*INSTRUCTIONS FOR THE TASK:* All lines in the entries below that hold "text" make up the answer.

Top of THE INPUT

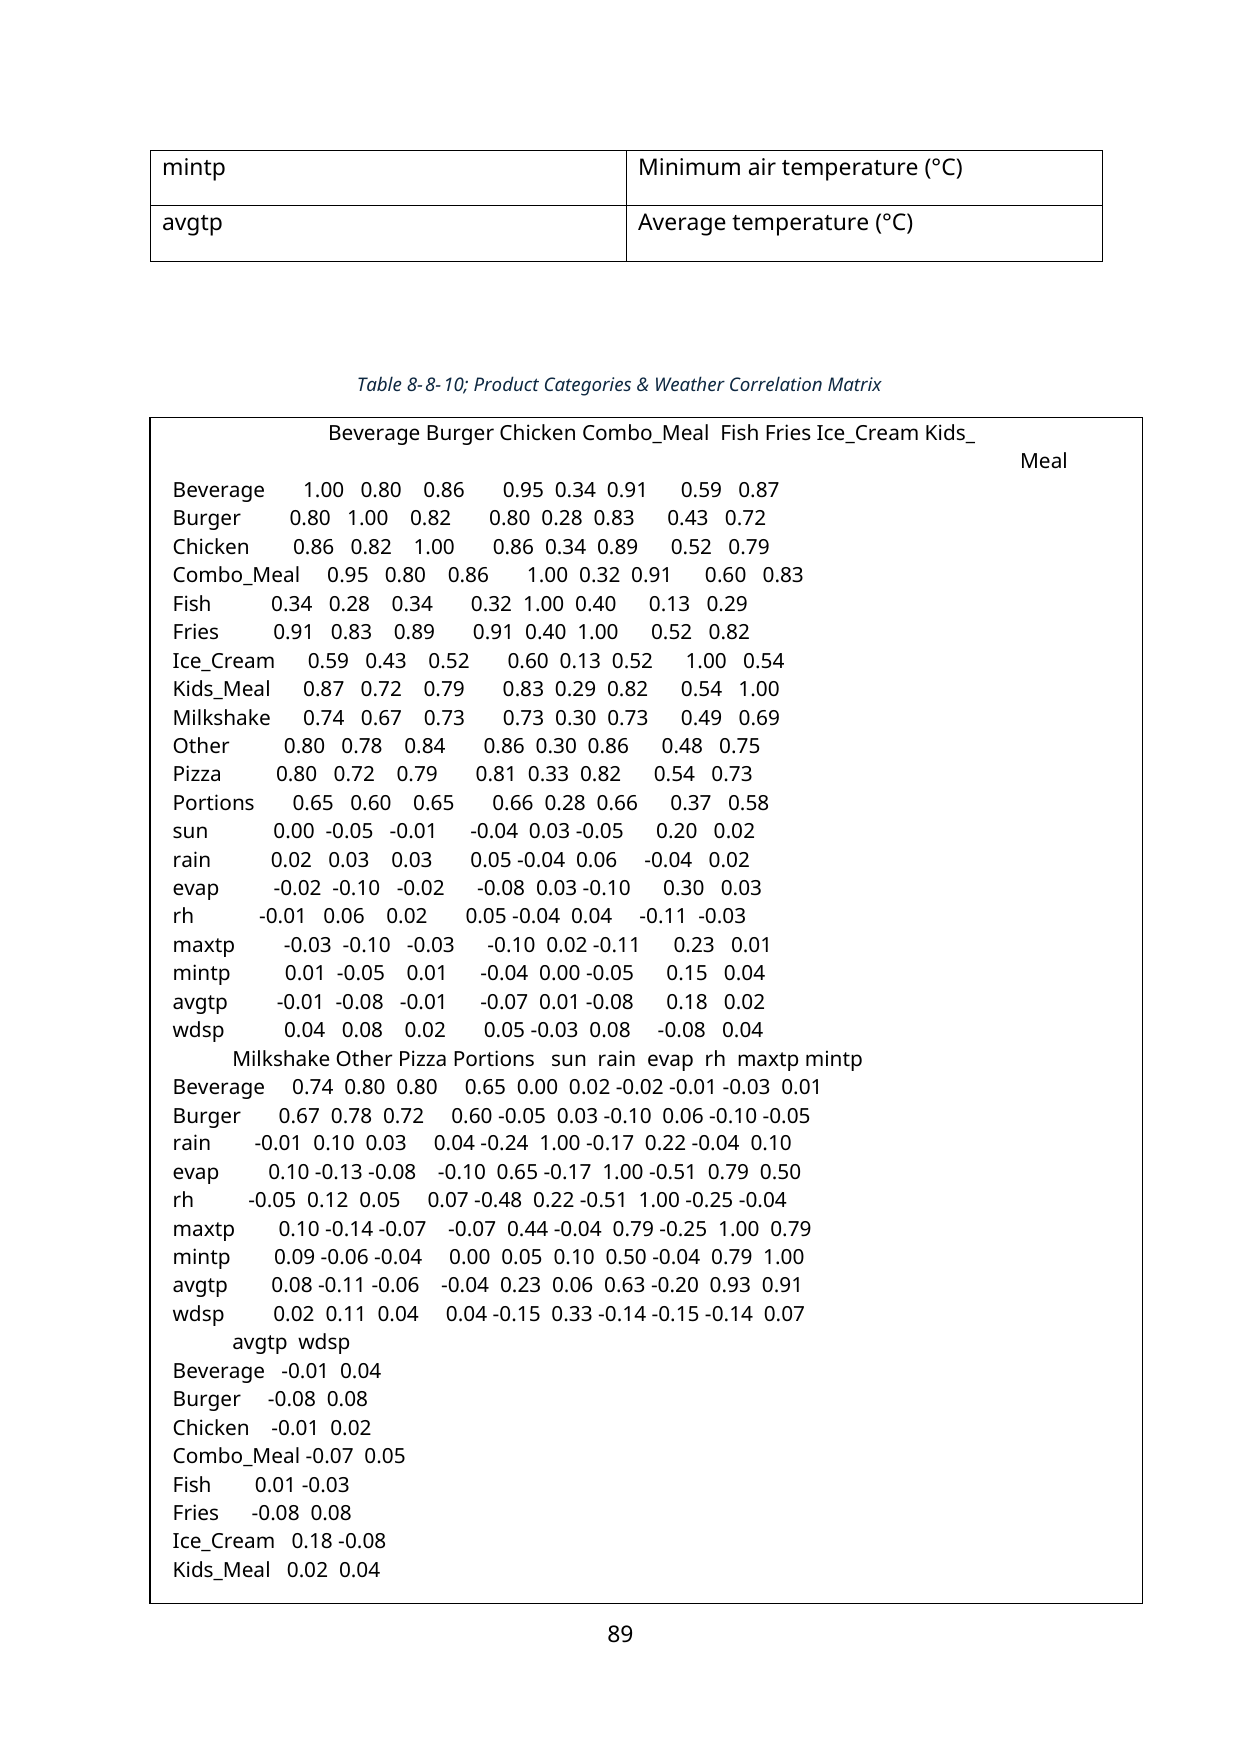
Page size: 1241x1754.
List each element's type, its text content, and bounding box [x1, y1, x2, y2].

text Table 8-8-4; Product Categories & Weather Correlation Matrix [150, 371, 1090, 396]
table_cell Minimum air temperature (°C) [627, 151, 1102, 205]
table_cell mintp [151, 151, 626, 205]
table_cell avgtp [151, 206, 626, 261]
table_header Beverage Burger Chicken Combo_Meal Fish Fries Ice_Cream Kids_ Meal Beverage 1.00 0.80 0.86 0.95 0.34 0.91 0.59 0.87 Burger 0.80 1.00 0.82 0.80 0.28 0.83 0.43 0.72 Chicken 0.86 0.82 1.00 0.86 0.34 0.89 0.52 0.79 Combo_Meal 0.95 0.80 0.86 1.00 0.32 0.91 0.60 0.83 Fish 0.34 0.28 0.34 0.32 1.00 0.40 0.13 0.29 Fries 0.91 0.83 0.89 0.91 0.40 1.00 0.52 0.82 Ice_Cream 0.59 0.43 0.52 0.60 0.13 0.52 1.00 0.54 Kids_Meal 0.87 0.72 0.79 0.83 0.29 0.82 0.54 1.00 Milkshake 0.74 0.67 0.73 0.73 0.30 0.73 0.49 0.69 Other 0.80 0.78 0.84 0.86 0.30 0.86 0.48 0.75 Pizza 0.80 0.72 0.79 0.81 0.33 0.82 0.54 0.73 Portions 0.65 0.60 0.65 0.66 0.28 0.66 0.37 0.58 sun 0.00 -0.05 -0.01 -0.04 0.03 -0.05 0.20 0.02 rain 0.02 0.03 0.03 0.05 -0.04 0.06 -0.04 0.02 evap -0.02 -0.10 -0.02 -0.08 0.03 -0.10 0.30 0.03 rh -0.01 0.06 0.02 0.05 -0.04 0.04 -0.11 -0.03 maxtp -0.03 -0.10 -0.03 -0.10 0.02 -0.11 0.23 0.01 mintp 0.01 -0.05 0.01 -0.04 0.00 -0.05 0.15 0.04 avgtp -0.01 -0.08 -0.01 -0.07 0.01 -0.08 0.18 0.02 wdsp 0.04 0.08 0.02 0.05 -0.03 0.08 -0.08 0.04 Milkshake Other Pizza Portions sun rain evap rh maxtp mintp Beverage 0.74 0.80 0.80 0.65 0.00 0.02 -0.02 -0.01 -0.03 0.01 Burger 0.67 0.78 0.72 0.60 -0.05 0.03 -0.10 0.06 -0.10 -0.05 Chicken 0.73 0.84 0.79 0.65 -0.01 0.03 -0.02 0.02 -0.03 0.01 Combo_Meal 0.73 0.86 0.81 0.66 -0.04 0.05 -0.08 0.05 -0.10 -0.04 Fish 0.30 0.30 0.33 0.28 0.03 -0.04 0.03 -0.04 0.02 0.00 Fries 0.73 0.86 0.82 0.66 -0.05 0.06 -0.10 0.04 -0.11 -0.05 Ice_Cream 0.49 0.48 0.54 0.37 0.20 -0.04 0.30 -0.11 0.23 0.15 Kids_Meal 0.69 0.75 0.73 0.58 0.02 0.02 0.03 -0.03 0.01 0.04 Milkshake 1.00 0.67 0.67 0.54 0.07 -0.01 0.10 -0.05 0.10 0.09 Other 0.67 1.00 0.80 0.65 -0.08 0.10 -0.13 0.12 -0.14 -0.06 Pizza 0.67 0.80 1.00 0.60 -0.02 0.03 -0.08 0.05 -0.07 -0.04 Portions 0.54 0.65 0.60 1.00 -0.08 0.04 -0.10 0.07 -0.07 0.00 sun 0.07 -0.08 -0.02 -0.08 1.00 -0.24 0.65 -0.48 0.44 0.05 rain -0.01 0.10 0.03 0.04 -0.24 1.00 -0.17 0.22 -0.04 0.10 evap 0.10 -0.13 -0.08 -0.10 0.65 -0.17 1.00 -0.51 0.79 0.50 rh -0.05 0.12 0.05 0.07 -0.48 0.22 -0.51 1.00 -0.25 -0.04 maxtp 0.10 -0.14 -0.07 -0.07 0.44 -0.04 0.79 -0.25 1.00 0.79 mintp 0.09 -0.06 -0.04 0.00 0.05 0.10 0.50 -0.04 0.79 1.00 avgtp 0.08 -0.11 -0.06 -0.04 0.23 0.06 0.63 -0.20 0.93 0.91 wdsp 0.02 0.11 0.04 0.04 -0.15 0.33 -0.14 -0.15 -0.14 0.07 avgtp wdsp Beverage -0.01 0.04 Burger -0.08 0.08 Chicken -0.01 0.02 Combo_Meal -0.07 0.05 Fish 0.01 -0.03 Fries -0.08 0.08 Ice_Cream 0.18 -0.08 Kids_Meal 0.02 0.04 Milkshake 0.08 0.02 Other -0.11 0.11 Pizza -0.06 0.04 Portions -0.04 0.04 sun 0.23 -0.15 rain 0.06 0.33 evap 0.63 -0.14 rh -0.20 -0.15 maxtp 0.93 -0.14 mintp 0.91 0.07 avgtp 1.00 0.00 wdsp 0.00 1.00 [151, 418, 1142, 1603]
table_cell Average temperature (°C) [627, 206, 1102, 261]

Bottom of THE INPUT

*EXERCISE OUTPUT:*
List each element's type, its text content, and bounding box [x1, y1, x2, y2].
text Table 8-8-4; Product Categories & Weather Correlation Matrix [150, 371, 1090, 396]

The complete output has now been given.